#### EXERCISE DATA
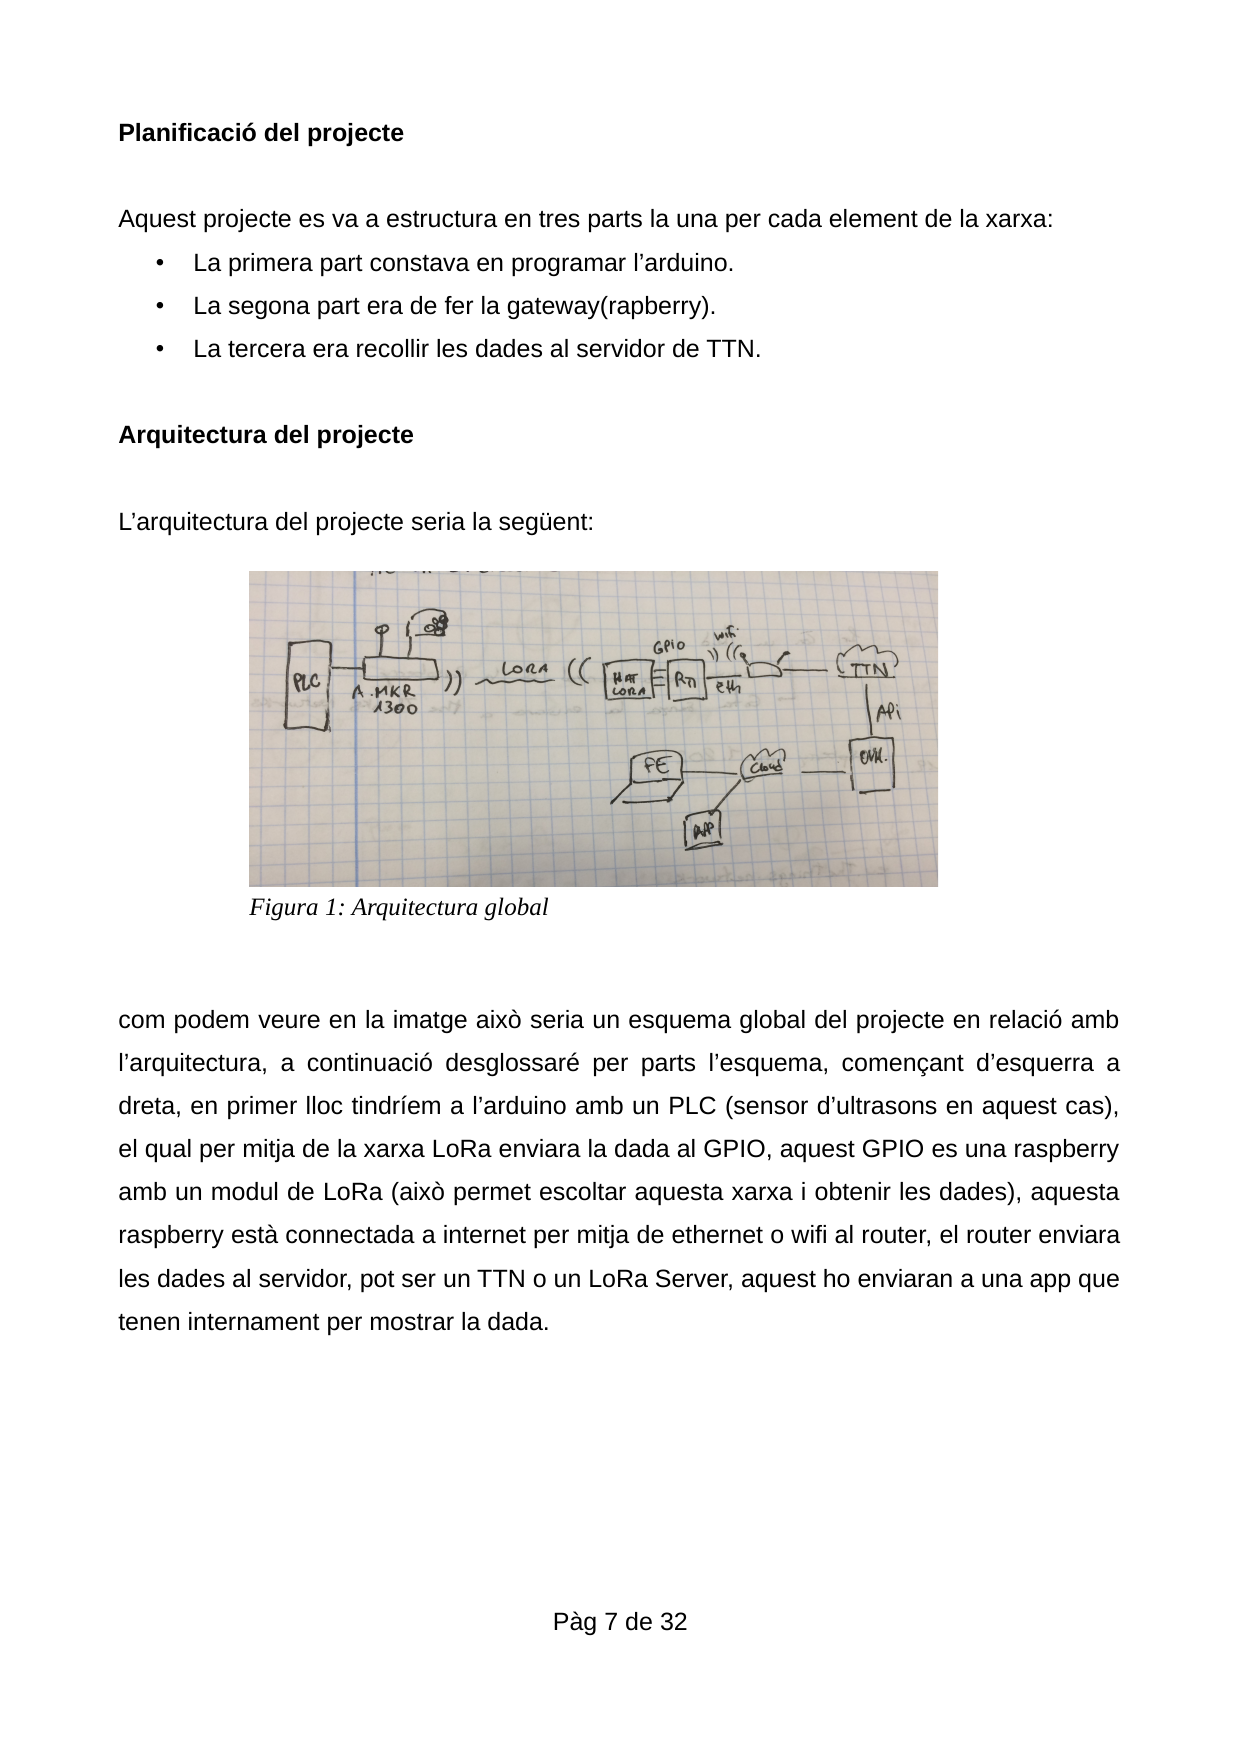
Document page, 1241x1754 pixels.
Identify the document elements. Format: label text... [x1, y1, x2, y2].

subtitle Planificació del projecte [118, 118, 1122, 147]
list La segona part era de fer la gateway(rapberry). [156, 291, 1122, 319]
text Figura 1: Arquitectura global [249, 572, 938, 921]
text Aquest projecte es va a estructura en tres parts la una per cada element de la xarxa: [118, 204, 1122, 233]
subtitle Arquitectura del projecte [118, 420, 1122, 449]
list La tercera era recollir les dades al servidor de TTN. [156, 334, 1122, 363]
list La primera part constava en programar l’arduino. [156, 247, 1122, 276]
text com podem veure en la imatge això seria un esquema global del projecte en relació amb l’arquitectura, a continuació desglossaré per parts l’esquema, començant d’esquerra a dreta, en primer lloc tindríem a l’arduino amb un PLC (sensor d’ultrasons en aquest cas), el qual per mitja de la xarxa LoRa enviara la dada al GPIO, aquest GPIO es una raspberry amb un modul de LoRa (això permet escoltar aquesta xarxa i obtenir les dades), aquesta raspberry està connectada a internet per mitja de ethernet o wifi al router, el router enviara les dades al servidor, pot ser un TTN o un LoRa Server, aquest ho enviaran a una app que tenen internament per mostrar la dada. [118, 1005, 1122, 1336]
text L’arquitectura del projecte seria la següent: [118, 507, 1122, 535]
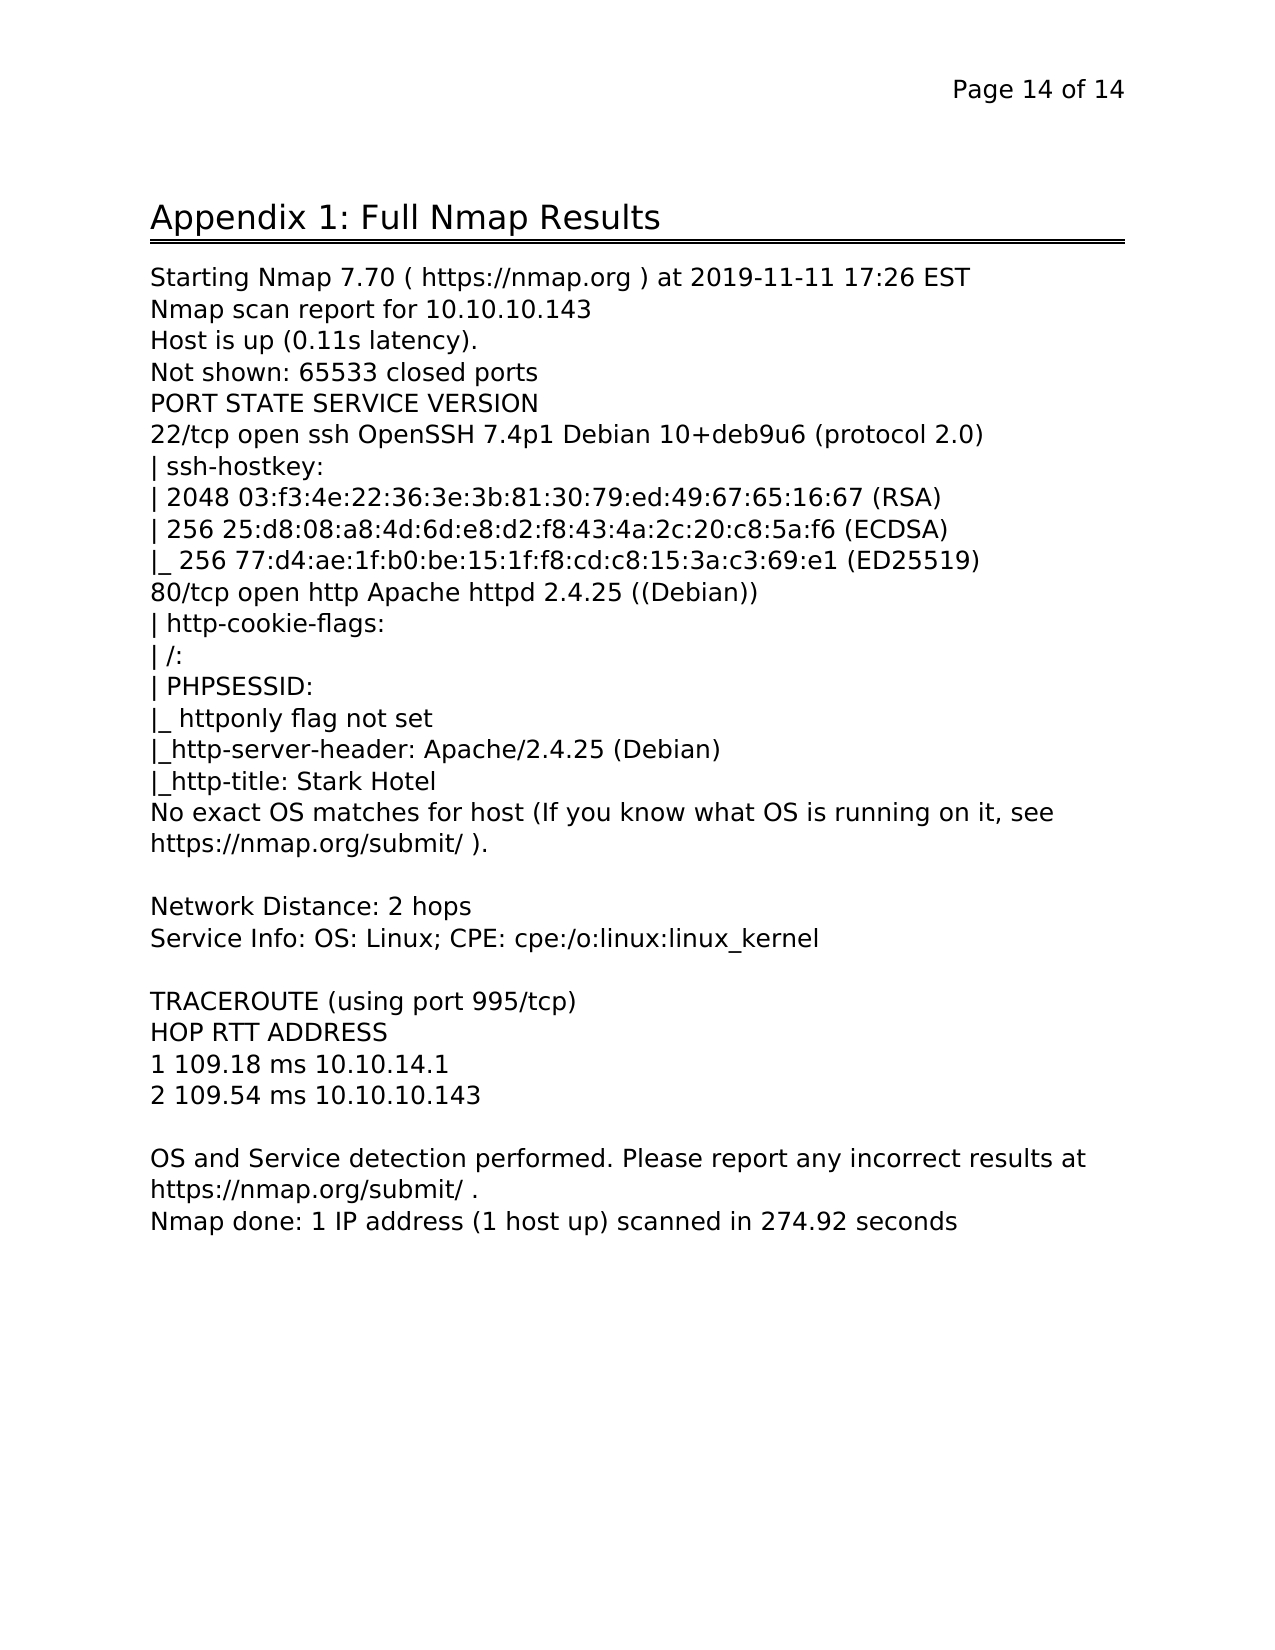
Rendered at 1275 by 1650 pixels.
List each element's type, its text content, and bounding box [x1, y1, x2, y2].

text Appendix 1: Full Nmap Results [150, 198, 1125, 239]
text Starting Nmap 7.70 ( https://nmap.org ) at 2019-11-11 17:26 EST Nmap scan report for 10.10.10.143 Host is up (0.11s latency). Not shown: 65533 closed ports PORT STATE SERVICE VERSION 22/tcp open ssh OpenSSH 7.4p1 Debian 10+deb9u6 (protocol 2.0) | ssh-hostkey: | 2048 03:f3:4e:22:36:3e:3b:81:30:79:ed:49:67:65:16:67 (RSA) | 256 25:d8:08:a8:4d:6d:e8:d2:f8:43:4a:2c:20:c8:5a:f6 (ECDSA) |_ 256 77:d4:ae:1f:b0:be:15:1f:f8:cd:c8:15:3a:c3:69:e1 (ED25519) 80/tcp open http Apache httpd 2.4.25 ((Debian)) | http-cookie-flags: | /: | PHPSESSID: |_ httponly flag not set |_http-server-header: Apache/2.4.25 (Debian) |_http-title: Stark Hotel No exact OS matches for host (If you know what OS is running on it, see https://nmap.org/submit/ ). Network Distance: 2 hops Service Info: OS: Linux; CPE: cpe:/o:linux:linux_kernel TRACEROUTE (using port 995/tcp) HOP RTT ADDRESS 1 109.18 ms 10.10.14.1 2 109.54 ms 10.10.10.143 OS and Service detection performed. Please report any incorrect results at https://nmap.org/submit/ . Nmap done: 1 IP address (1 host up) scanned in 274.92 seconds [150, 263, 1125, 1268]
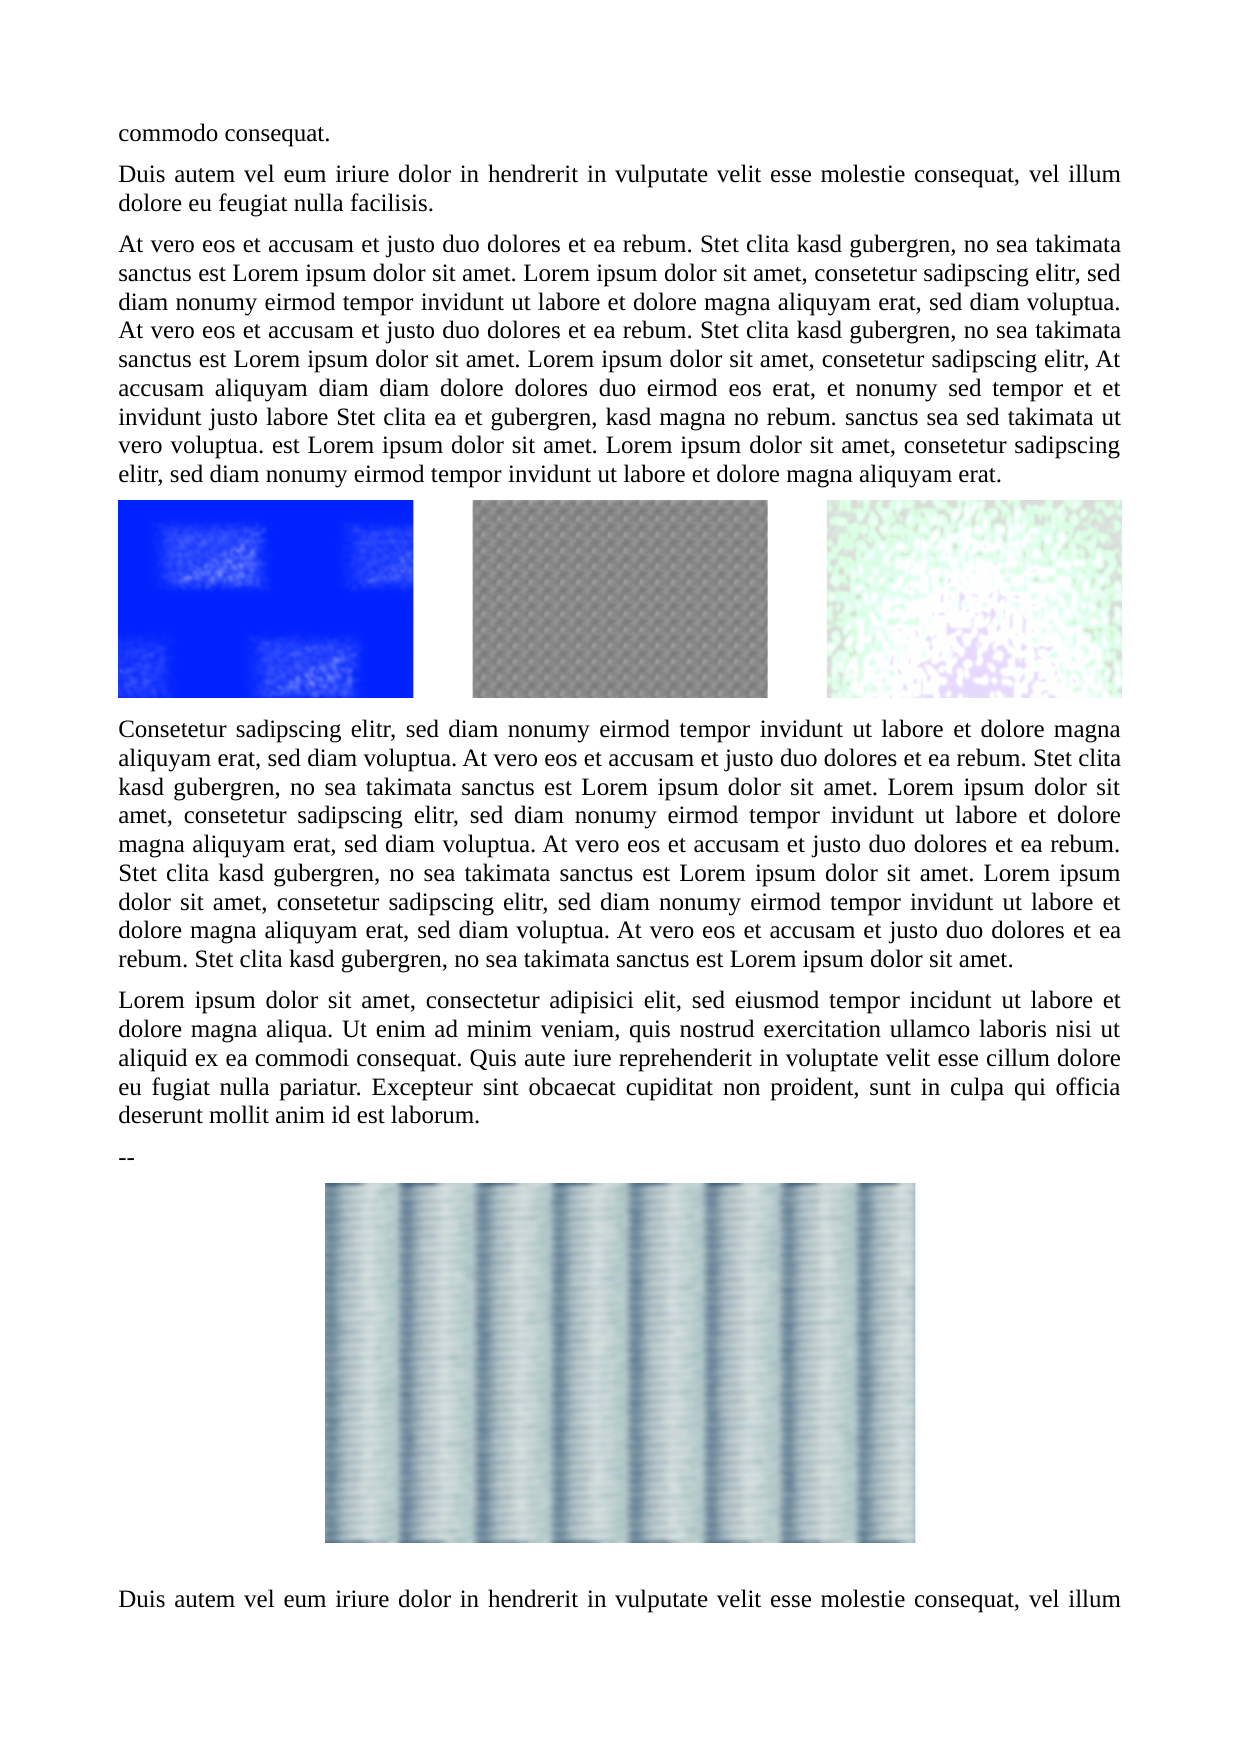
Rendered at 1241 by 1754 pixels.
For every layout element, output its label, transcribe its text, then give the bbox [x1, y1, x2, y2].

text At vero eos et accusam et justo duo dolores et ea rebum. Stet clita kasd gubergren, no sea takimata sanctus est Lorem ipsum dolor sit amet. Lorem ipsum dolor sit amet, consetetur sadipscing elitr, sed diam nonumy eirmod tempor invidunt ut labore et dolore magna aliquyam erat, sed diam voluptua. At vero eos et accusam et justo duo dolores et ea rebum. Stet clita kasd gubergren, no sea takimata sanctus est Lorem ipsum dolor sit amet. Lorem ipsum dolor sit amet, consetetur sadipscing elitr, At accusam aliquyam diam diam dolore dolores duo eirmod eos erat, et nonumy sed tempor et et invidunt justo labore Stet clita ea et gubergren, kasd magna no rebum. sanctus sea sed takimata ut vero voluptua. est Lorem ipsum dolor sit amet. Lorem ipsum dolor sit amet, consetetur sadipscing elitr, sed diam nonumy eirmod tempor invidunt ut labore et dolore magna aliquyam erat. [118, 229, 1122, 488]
########
DIRECTIONS:
Format everything from the line containing "subtitle Planificació del" down to the line containing "list La primera" in the rows above as a JSON list of strings, one string per line, leaving out blank lines.

PROBLEM SOLUTION:
[
  "subtitle Planificació del projecte [118, 118, 1122, 147]",
  "list La segona part era de fer la gateway(rapberry). [156, 291, 1122, 319]",
  "text Figura 1: Arquitectura global [249, 572, 938, 921]",
  "text Aquest projecte es va a estructura en tres parts la una per cada element de la xarxa: [118, 204, 1122, 233]",
  "subtitle Arquitectura del projecte [118, 420, 1122, 449]",
  "list La tercera era recollir les dades al servidor de TTN. [156, 334, 1122, 363]",
  "list La primera part constava en programar l’arduino. [156, 247, 1122, 276]"
]